All of us are already civilian soldiers, without knowing it...The great stroke of luck for the military class's terrorism is that no one recognizes it. People don't recognize the militarized part of their identity, of their consciousness.
I believe that the military-industrial complex is more important than ever. This is because the war in Kosovo gave fresh impetus not to the military-industrial complex but to the military-scientific complex. You can see this in China.
For the US, the Kosovo War was a success because it encouraged the development of the Pentagon's 'Revolution in Military Affairs' (RMA). The war provided a test site for experimentation, and paved the way for emergence of what I call in Strategie de la deception 'the second deterrence'.
If we look at the Gulf War, the same is also true. Indeed, my work on the logistics of perception and the Gulf War was so accurate that I was even asked to discuss it with high-ranking French military officers. They asked me: 'how is it that you wrote that book in 1984 and now it's happening for real?' My answer was: 'the problem is not mine but yours: you have not been doing your job properly!'
For me, Sun Tzu's statement that military force is based upon deception is an extraordinary statement.
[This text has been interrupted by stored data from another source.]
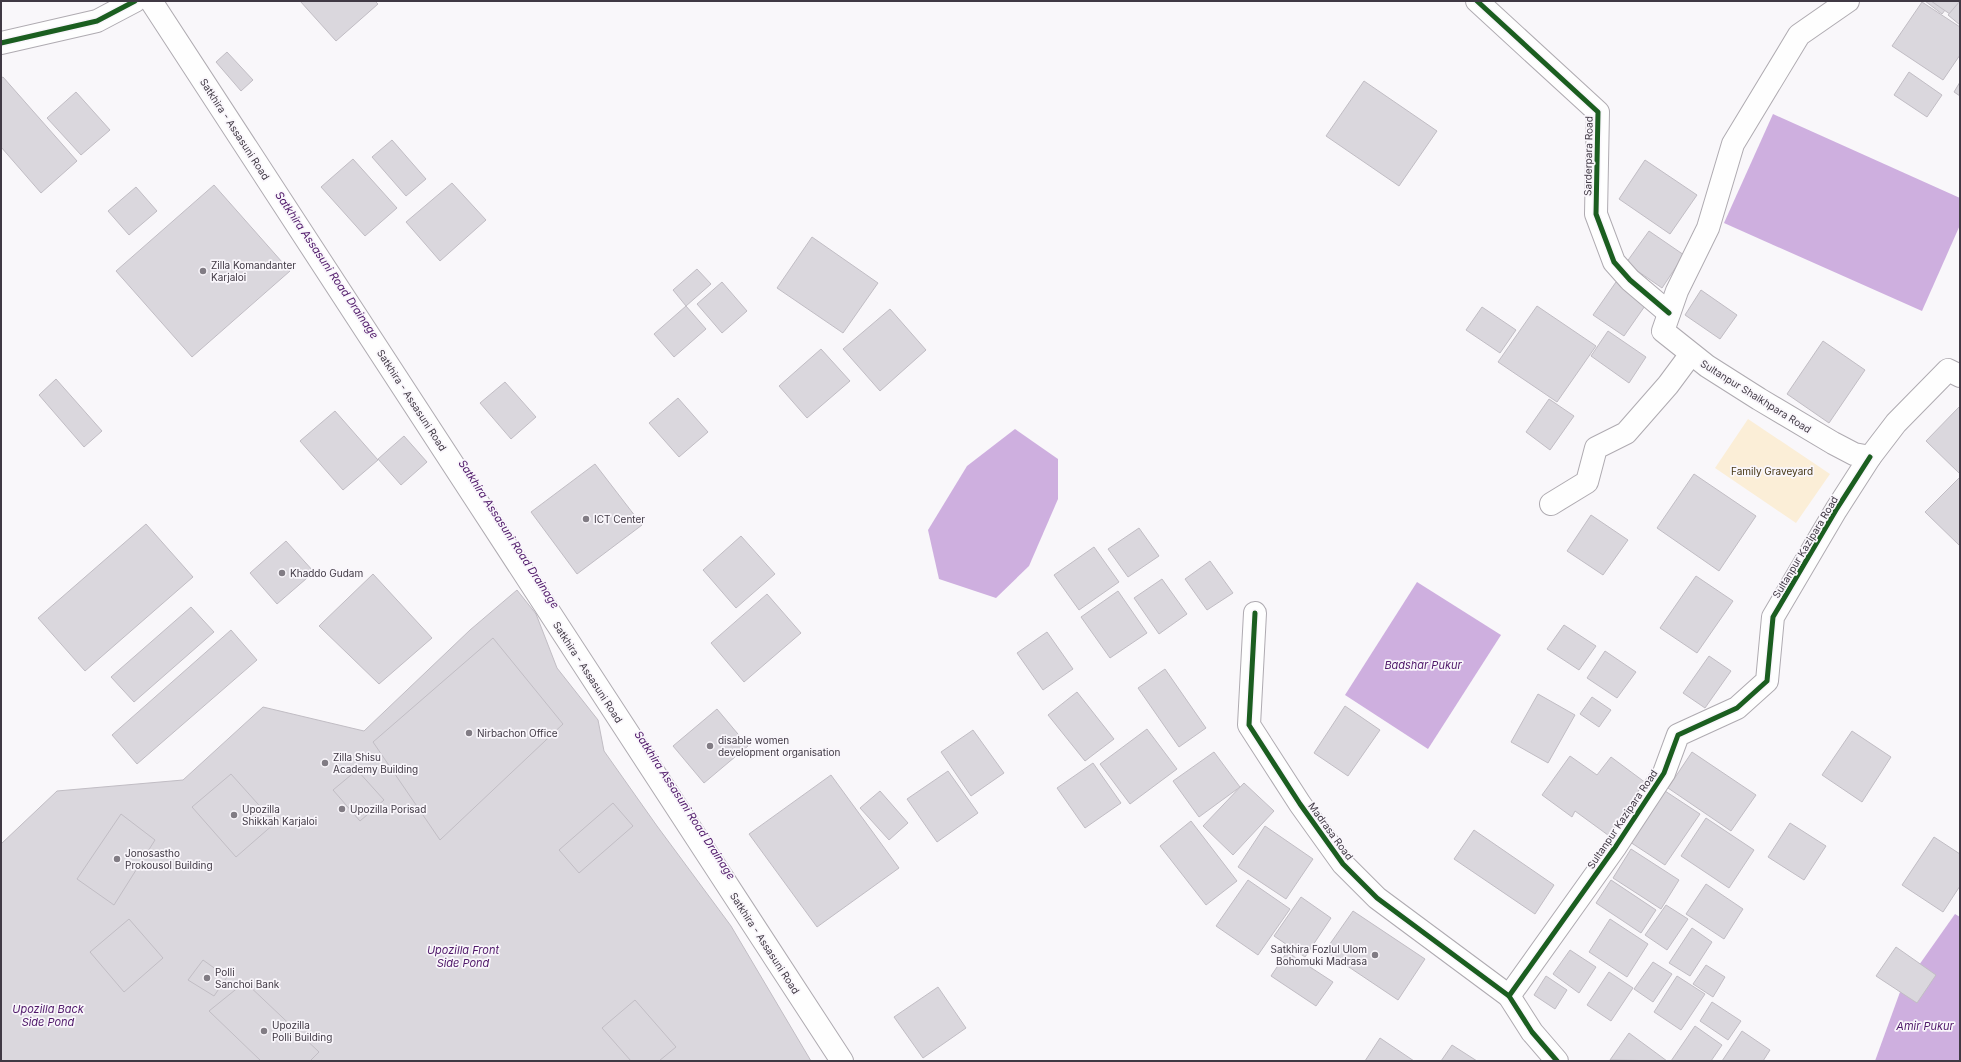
<svg xmlns="http://www.w3.org/2000/svg" width="1961" height="1062" font-family="Inter,sans-serif">
  <style>
    .green { fill: #fbeed7 }
    .water { fill: #ceafdf }
    .building { fill: #dad7dd; stroke: #c1bdc4 }
    .lines { fill: none; stroke-linecap: round; stroke-linejoin: round }
    .minor-casing { stroke: #afabb1; stroke-width: 24 }
    .major-casing { stroke: #afabb1; stroke-width: 24 }
    .minor { stroke: #fefefe; stroke-width: 22 }
    .major { stroke: #fefefe; stroke-width: 22 }
    .cycleway-casing { stroke: #f9f6fb; stroke-width: 8 }
    .cycleway { stroke: #1b5e20; stroke-width: 5 }
    .poi-dot { fill: #817c84; stroke: #f9f6fb; stroke-width: 1.5 }
    .labels { text-anchor: middle; dominant-baseline: central; stroke-width: 3.5; stroke-linejoin: round; paint-order: stroke }
    .street-label { font-size: 10px; fill: #403944; stroke: #f9f6fb }
    .poi-label { font-size: 10px; fill: #403944; stroke: #f9f6fb; text-anchor: start }
    .park-label { font-size: 10px; fill: #463714; stroke: #f9f6fb }
    .water-label { font-size: 11px; font-style: italic; fill: #4f1869; stroke: #f9f6fb }
  </style>
  <rect width="100%" height="100%" fill="#f9f7fa"/>
  <polygon class="green" points="1748,419 1830,474 1796,523 1715,468"/>
  <g class="water">
    <polygon points="1773,114 1960,198 1960,225 1922,311 1724,223"/>
    <polygon points="1015,429 1058,459 1058,499 1029,566 996,598 939,579 928,530 967,466"/>
    <polygon points="1417,582 1501,635 1428,749 1345,695"/>
    <polygon points="1955,914 1960,917 1960,1061 1875,1061 1900,992"/>
  </g>
  <g class="building">
    <polygon points="300,1 375,1 378,4 336,41"/>
    <polygon points="1925,1 1952,1 1942,14"/>
    <polygon points="1931,1 1960,1 1960,21"/>
    <polygon points="1960,1 1960,25 1948,15"/>
    <polygon points="1922,2 1960,27 1960,55 1943,80 1892,46"/>
    <polygon points="227,52 253,80 241,91 216,62"/>
    <polygon points="1909,72 1942,95 1927,117 1894,95"/>
    <polygon points="3,77 77,161 41,193 1,147 1,78"/>
    <polygon points="1364,81 1437,131 1399,186 1326,136"/>
    <polygon points="1960,82 1960,96 1954,92"/>
    <polygon points="76,92 110,130 81,155 47,118"/>
    <polygon points="392,140 426,179 406,196 372,157"/>
    <polygon points="353,159 397,208 365,236 321,187"/>
    <polygon points="1645,160 1697,195 1670,234 1619,199"/>
    <polygon points="452,183 486,220 440,261 406,222"/>
    <polygon points="214,185 290,271 192,357 116,271"/>
    <polygon points="136,187 157,211 129,235 108,211"/>
    <polygon points="1649,231 1684,255 1662,288 1626,263"/>
    <polygon points="812,237 878,283 843,333 777,288"/>
    <polygon points="697,269 711,284 686,306 673,290"/>
    <polygon points="722,282 747,311 722,333 697,304"/>
    <polygon points="1616,282 1647,303 1624,336 1593,315"/>
    <polygon points="1701,290 1737,315 1720,339 1685,315"/>
    <polygon points="686,306 706,329 674,357 654,334"/>
    <polygon points="1537,306 1596,346 1557,402 1498,362"/>
    <polygon points="1482,307 1516,330 1500,353 1466,330"/>
    <polygon points="890,309 926,350 880,391 843,349"/>
    <polygon points="1608,331 1646,357 1629,383 1591,356"/>
    <polygon points="1823,341 1865,370 1829,423 1787,394"/>
    <polygon points="821,349 850,381 807,418 779,386"/>
    <polygon points="56,379 102,431 84,447 39,395"/>
    <polygon points="505,382 536,417 511,439 480,403"/>
    <polygon points="678,398 708,432 679,457 649,423"/>
    <polygon points="1549,399 1574,416 1550,450 1526,432"/>
    <polygon points="1960,406 1960,472 1959,473 1926,441"/>
    <polygon points="335,411 378,460 343,490 300,441"/>
    <polygon points="404,436 427,462 401,485 378,459"/>
    <polygon points="595,464 642,525 577,574 531,512"/>
    <polygon points="1694,474 1756,516 1719,571 1657,528"/>
    <polygon points="1960,477 1960,546 1925,512"/>
    <polygon points="1591,515 1628,540 1603,575 1567,551"/>
    <polygon points="146,524 193,577 85,671 38,618"/>
    <polygon points="1139,528 1159,556 1128,577 1108,549"/>
    <polygon points="741,536 775,574 736,608 703,570"/>
    <polygon points="286,541 314,572 277,604 250,573"/>
    <polygon points="1094,547 1119,582 1079,610 1054,575"/>
    <polygon points="1210,561 1233,593 1207,610 1185,579"/>
    <polygon points="373,574 432,638 379,684 319,626"/>
    <polygon points="1696,576 1733,601 1697,653 1660,628"/>
    <polygon points="1162,579 1187,614 1159,634 1134,598"/>
    <polygon points="517,590 536,614 557,668 598,720 604,751 657,826 731,926 811,1061 1,1061 1,844 57,791 183,780 263,707 364,731 470,630"/>
    <polygon points="1118,591 1147,633 1110,658 1081,617"/>
    <polygon points="767,594 801,633 744,682 711,643"/>
    <polygon points="191,607 214,632 134,702 111,677"/>
    <polygon points="1564,625 1596,646 1579,670 1547,649"/>
    <polygon points="231,630 257,660 137,764 112,735"/>
    <polygon points="1047,632 1073,669 1043,690 1017,653"/>
    <polygon points="493,638 563,724 440,840 373,742"/>
    <polygon points="1605,651 1636,672 1617,698 1587,678"/>
    <polygon points="1709,656 1731,671 1705,708 1683,693"/>
    <polygon points="1165,669 1206,728 1179,747 1138,688"/>
    <polygon points="1077,692 1114,739 1085,761 1048,715"/>
    <polygon points="1538,694 1575,715 1548,763 1511,742"/>
    <polygon points="1592,697 1611,710 1599,727 1580,714"/>
    <polygon points="1345,706 1380,730 1348,776 1314,753"/>
    <polygon points="717,709 748,746 704,783 673,746"/>
    <polygon points="1147,729 1177,769 1130,804 1100,764"/>
    <polygon points="973,730 1004,773 971,796 941,752"/>
    <polygon points="1852,731 1891,757 1862,802 1822,775"/>
    <polygon points="1214,752 1240,787 1199,817 1173,781"/>
    <polygon points="1692,752 1756,795 1731,831 1668,788"/>
    <polygon points="1570,756 1597,775 1611,757 1650,786 1612,838 1575,811 1572,817 1542,795"/>
    <polygon points="1093,763 1121,803 1085,828 1057,788"/>
    <polygon points="357,770 384,800 360,821 333,790"/>
    <polygon points="948,771 978,813 937,842 907,799"/>
    <polygon points="231,774 275,823 236,857 192,807"/>
    <polygon points="831,775 899,868 817,927 749,834"/>
    <polygon points="1244,783 1274,811 1233,855 1203,826"/>
    <polygon points="1662,789 1700,814 1665,865 1627,840"/>
    <polygon points="880,791 908,823 889,840 860,808"/>
    <polygon points="613,803 633,826 579,873 559,850"/>
    <polygon points="121,814 155,840 114,905 77,879"/>
    <polygon points="1706,818 1754,850 1729,888 1681,856"/>
    <polygon points="1191,821 1237,881 1206,905 1160,846"/>
    <polygon points="1790,823 1826,846 1804,880 1768,857"/>
    <polygon points="1265,826 1313,859 1286,899 1238,867"/>
    <polygon points="1474,830 1554,885 1535,914 1454,859"/>
    <polygon points="1934,837 1960,854 1960,886 1943,912 1902,885"/>
    <polygon points="1631,849 1679,880 1661,909 1613,878"/>
    <polygon points="1248,880 1290,909 1258,955 1216,926"/>
    <polygon points="1611,880 1656,910 1641,933 1596,903"/>
    <polygon points="1706,884 1743,909 1724,939 1686,914"/>
    <polygon points="1301,897 1331,918 1305,957 1274,936"/>
    <polygon points="1666,905 1688,919 1667,950 1645,935"/>
    <polygon points="1353,911 1425,959 1398,1000 1325,951"/>
    <polygon points="129,919 163,958 124,992 90,952"/>
    <polygon points="1610,919 1648,944 1627,977 1589,952"/>
    <polygon points="1692,928 1712,942 1690,976 1669,963"/>
    <polygon points="1896,947 1936,975 1917,1003 1876,976"/>
    <polygon points="1570,950 1596,967 1579,993 1553,974"/>
    <polygon points="1287,952 1333,982 1316,1006 1271,976"/>
    <polygon points="203,960 227,977 214,996 188,980"/>
    <polygon points="1653,962 1672,974 1653,1002 1634,989"/>
    <polygon points="1706,965 1725,977 1713,997 1693,984"/>
    <polygon points="1609,972 1633,988 1611,1021 1587,1005"/>
    <polygon points="1546,976 1567,990 1555,1009 1534,995"/>
    <polygon points="1677,976 1705,994 1681,1030 1654,1012"/>
    <polygon points="245,982 319,1052 310,1061 261,1061 209,1011"/>
    <polygon points="938,987 966,1028 923,1058 894,1017"/>
    <polygon points="635,1000 676,1047 659,1061 631,1061 602,1028"/>
    <polygon points="1712,1002 1741,1021 1728,1040 1700,1021"/>
    <polygon points="1695,1026 1722,1045 1711,1061 1671,1061"/>
    <polygon points="1742,1031 1770,1050 1763,1061 1722,1061"/>
    <polygon points="1629,1033 1667,1061 1610,1060"/>
    <polygon points="1380,1038 1414,1061 1365,1061"/>
    <polygon points="1452,1045 1477,1061 1441,1061"/>
  </g>
  <g class="lines">
    <defs>
      <g id="minor">
        <polyline points="1477,1 1598,112 1596,214 1614,262 1630,280 1669,313"/>
        <polyline points="1,43 97,21 135,1"/>
        <polyline points="1551,504 1587,482 1596,448 1626,433 1668,385 1691,354"/>
        <polyline points="1255,613 1249,725 1300,804 1343,864 1377,898 1509,996"/>
        <polyline points="1557,1061 1532,1032 1509,996 1616,846 1664,773 1678,735 1737,708 1767,681 1773,617 1836,510 1870,457"/>
      </g>
      <g id="major">
        <polyline points="151,1 842,1061"/>
        <polyline points="1848,1 1799,35 1733,144 1708,228 1677,291 1663,331 1707,366 1759,399 1833,443 1854,454 1870,457 1896,423 1948,370 1960,376"/>
      </g>
    </defs>
    <use href="#minor" class="minor-casing"/>
    <use href="#major" class="major-casing"/>
    <use href="#minor" class="minor"/>
    <use href="#major" class="major"/>
    <defs>
      <g id="cycleway">
        <polyline points="1477,1 1598,112 1596,214 1614,262 1630,280 1669,313"/>
        <polyline points="1,43 97,21 135,1"/>
        <polyline points="1255,613 1249,725 1300,804 1343,864 1377,898 1509,996"/>
        <polyline points="1557,1061 1532,1032 1509,996 1616,846 1664,773 1678,735 1737,708 1767,681 1773,617 1836,510 1870,457"/>
      </g>
    </defs>
    <use href="#cycleway" class="cycleway-casing"/>
    <use href="#cycleway" class="cycleway"/>
  </g>
  <g class="poi-dot">
    <circle cx="203" cy="271" r="4"/>
    <circle cx="586" cy="519" r="4"/>
    <circle cx="282" cy="573" r="4"/>
    <circle cx="469" cy="733" r="4"/>
    <circle cx="710" cy="746" r="4"/>
    <circle cx="325" cy="763" r="4"/>
    <circle cx="342" cy="809" r="4"/>
    <circle cx="234" cy="815" r="4"/>
    <circle cx="117" cy="859" r="4"/>
    <circle cx="1375" cy="955" r="4"/>
    <circle cx="207" cy="978" r="4"/>
    <circle cx="264" cy="1031" r="4"/>
  </g>
  <g class="labels">
    <g class="street-label">
      <text transform="translate(235 129) rotate(57)">Satkhira - Assasuni Road</text>
      <text transform="translate(1588 156) rotate(-89)">Sarderpara Road</text>
      <text transform="translate(1756 396) rotate(32)">Sultanpur Shaikhpara Road</text>
      <text transform="translate(412 400) rotate(57)">Satkhira - Assasuni Road</text>
      <text transform="translate(1805 547) rotate(-59)">Sultanpur Kazipara Road</text>
      <text transform="translate(588 672) rotate(57)">Satkhira - Assasuni Road</text>
      <text transform="translate(1622 819) rotate(-56)">Sultanpur Kazipara Road</text>
      <text transform="translate(1331 831) rotate(54)">Madrasa Road</text>
      <text transform="translate(765 943) rotate(57)">Satkhira - Assasuni Road</text>
    </g>
    <g class="poi-label">
      <text x="211" y="265">Zilla Komandanter<tspan x="211" dy="12">Karjaloi</tspan></text>
      <text x="594" y="519">ICT Center</text>
      <text x="290" y="573">Khaddo Gudam</text>
      <text x="477" y="733">Nirbachon Office</text>
      <text x="718" y="740">disable women<tspan x="718" dy="12">development organisation</tspan></text>
      <text x="333" y="757">Zilla Shisu<tspan x="333" dy="12">Academy Building</tspan></text>
      <text x="242" y="809">Upozilla<tspan x="242" dy="12">Shikkah Karjaloi</tspan></text>
      <text x="350" y="809">Upozilla Porisad</text>
      <text x="125" y="853">Jonosastho<tspan x="125" dy="12">Prokousol Building</tspan></text>
      <text x="1367" y="949" text-anchor="end">Satkhira Fozlul Ulom<tspan x="1367" dy="12">Bohomuki Madrasa</tspan></text>
      <text x="215" y="972">Polli<tspan x="215" dy="12">Sanchoi Bank</tspan></text>
      <text x="272" y="1025">Upozilla<tspan x="272" dy="12">Polli Building</tspan></text>
    </g>
    <g class="park-label">
      <text x="1772" y="471">Family Graveyard</text>
    </g>
    <g class="water-label">
      <text transform="translate(327 265) rotate(56)">Satkhira Assasuni Road Drainage</text>
      <text transform="translate(509 534) rotate(57)">Satkhira Assasuni Road Drainage</text>
      <text x="1423" y="665">Badshar Pukur</text>
      <text transform="translate(685 805) rotate(57)">Satkhira Assasuni Road Drainage</text>
      <text x="463" y="950">Upozilla Front<tspan x="463" dy="13">Side Pond</tspan></text>
      <text x="48" y="1009">Upozilla Back<tspan x="48" dy="13">Side Pond</tspan></text>
      <text x="1925" y="1026">Amir Pukur</text>
    </g>
  </g>
  <rect width="1961" height="1062" fill="none" stroke="#403944" stroke-width="4"/>
</svg>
If you look at the Gulf War or new military technologies, they are moving towards cyberwars. Most video-technologies and technologies of simulation have been used for war. For example, video was created after the Second World War in order to radio-control planes and aircraft carriers. Thus video came with the war. It took twenty years before it became a means of expression for artists.
What will prevail is this will to reduce the world to the point where one could possess it. All military technologies reduce the world to nothing. And since military technologies are advanced technologies, what they actually sketch today is the future of the civil realm.